There are many challenges when retrofitting an energy storage component in to an existing solar power plant though. Luke Hargreaves, head of renewables at Great Britain’s energy regulator Ofgem, told the event that the feed-in tariff (FIT) scheme defines in detail where the generation and export meters of a solar PV installation should be placed, and therefore there is very little room to adjust.
However, Hargreaves added, there is more room to consider changes under the Renewables Obligation (RO) scheme, which is the policy supporting the majority of the large-scale PV plants in the UK. Ofgem is currently in collaboration with renewable energy industry stakeholders to define viable configurations of renewable energy and storage plants. Such configurations need perhaps to be innovative regarding where generation and export meters are placed, but at any case, Hargreaves said, investors need to take into account the RO definitions, so they don’t loose their projects’ RO accreditation.

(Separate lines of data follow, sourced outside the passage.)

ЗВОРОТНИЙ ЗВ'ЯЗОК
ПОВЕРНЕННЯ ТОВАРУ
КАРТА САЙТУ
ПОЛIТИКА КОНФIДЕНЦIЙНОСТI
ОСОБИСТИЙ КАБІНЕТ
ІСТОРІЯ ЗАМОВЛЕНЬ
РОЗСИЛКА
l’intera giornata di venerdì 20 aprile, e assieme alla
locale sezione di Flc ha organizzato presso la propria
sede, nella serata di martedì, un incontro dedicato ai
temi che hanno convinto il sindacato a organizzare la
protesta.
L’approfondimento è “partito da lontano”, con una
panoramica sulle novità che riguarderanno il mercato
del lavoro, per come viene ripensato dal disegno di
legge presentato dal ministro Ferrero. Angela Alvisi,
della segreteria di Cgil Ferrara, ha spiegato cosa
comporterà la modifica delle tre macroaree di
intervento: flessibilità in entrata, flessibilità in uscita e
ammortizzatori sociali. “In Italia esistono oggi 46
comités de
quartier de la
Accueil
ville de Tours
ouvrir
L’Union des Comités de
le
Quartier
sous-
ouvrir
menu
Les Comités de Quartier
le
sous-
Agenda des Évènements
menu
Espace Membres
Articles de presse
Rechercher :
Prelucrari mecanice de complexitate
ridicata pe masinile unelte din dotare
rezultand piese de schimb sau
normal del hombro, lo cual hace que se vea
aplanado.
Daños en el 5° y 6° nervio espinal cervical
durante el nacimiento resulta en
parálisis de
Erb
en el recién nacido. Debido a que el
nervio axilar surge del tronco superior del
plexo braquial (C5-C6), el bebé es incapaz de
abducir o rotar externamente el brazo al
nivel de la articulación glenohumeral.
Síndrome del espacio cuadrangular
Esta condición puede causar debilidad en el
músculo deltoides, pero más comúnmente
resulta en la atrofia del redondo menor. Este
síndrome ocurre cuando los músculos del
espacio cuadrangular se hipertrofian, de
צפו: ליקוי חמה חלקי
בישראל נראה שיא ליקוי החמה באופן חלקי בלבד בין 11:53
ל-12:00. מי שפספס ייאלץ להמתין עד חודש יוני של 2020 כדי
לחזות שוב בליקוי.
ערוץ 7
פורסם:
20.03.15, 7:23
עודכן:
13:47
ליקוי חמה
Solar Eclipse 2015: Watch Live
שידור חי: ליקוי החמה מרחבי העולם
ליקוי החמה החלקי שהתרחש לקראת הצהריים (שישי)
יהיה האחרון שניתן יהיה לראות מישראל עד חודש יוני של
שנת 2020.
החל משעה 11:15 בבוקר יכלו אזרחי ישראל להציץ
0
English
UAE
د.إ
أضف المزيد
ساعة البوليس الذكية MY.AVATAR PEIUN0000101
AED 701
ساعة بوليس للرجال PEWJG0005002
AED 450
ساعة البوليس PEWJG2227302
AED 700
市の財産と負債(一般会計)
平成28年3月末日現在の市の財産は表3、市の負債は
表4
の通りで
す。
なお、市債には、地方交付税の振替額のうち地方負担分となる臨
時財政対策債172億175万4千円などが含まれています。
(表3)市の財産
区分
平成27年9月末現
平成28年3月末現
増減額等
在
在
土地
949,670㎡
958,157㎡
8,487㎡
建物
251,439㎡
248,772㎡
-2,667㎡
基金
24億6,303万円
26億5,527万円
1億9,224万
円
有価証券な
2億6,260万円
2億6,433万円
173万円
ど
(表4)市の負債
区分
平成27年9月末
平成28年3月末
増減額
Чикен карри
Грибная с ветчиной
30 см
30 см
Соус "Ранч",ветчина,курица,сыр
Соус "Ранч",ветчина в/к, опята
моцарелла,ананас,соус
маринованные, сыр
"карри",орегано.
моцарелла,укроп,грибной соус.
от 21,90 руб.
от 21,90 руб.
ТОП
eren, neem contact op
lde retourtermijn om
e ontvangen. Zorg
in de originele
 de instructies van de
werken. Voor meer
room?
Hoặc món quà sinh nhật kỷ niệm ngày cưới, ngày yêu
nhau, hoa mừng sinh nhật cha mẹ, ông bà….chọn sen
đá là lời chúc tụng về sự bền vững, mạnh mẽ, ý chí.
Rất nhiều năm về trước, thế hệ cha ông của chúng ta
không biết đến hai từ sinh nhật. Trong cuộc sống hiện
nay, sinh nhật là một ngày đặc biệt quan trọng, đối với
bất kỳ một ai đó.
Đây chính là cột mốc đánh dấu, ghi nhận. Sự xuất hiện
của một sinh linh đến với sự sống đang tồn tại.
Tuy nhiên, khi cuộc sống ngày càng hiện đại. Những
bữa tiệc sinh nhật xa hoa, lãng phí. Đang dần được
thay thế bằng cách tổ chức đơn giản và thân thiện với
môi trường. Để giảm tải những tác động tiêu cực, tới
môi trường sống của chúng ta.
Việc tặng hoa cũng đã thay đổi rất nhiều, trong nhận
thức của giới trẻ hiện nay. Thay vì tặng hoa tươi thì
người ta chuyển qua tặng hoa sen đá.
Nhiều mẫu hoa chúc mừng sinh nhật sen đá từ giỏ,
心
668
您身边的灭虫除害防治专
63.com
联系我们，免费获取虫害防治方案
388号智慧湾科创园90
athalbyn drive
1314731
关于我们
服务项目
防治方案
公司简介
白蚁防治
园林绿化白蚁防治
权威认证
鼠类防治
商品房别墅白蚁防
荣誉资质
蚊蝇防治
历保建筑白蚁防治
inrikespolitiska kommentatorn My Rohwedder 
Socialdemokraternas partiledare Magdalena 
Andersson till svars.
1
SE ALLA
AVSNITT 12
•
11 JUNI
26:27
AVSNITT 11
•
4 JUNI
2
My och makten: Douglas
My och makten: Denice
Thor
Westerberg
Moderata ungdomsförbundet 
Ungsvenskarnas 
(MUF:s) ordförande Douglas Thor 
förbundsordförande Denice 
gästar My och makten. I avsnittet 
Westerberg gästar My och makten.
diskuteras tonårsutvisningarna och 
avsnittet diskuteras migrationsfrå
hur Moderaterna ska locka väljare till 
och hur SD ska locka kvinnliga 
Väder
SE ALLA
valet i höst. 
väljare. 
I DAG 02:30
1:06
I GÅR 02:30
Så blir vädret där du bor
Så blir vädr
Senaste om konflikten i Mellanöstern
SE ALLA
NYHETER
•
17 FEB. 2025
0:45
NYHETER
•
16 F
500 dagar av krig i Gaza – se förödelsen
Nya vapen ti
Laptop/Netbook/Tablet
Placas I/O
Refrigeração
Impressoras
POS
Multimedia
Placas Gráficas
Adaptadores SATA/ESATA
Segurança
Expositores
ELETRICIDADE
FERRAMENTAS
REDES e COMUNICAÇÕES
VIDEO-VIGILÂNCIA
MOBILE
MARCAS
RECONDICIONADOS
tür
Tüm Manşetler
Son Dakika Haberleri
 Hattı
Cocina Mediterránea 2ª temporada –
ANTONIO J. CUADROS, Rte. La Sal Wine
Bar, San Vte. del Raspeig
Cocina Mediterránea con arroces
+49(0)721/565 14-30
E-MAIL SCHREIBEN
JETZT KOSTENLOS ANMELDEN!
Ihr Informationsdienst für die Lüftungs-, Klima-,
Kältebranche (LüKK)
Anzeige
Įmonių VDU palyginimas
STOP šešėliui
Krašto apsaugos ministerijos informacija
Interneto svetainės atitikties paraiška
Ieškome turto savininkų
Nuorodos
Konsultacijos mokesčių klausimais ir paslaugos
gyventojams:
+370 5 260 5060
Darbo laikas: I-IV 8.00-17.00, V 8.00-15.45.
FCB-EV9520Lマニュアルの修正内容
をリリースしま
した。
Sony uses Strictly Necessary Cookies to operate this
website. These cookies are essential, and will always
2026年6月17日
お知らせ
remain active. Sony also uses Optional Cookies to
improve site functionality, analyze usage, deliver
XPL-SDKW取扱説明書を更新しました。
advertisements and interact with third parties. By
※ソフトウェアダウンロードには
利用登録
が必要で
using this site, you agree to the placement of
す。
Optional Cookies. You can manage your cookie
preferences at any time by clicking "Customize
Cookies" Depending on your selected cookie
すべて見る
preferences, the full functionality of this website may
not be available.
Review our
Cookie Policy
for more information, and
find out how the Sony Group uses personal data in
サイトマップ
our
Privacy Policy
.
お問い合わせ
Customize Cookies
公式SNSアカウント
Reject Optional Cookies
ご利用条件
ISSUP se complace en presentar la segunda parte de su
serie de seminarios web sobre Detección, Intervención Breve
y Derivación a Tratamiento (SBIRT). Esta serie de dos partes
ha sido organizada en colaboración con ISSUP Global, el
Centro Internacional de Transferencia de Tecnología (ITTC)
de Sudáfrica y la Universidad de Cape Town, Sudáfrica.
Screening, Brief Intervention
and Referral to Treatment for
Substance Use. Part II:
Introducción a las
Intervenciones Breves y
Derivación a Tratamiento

Paul Barwell, STA’s CEO, commented that investors are not only mindful of not losing their RO accreditation, but also examine how they can add a storage component to their plants while at the same time dealing with the commercial arrangements they have in place (e.g. a power purchase agreement agreement with a customer).
Ofgem’s senior economist Chiara Redaelli told the event that Ofgem will publish a formal guide of co-locating storage with renewable energy projects by the end of the year. Ofgem does have a plan to facilitate energy storage investments, Redaelli said, but we know that business models keep changing and consequently we also need to keep in touch with the business developments and improve our current plans further.
Answering a comment from the floor that finance costs are presently prohibiting many energy storage projects being built, Katherine Vinnicombe, investment manager at Foresight Group, an investment firm with a large portfolio of solar PV plants in the UK, said that the industry will not experience finance costs as low as with solar investments until now because of the merchant risks. We need to wait until revenue streams for building storage projects become clearer, reducing the cost of finance, she added.
Earlier in her presentation, speaking about energy storage projects in general, not specifically for co-location projects, Vinnicombe had argued that bankability of ancillary service revenues is an important factor that can drive investment. Financiers, noted Vinnicombe, want to see a significant amount of a project’s capex paid within the first years. For this reason, regulatory clarity is pivotal.
With regards to co-location projects specifically, most seminar presenters seemed to agree that transparency about profit sharing arrangements (e.g. between the power generator and the storage operator) and certainty in the RO and power purchase agreements also reduce financial risks and lead to bankable projects.
Given the many synergies, such as existing infrastructure, between storage and built renewable power facilities, Vinnicombe suggested that co-location projects will happen quicker than stand-alone storage projects.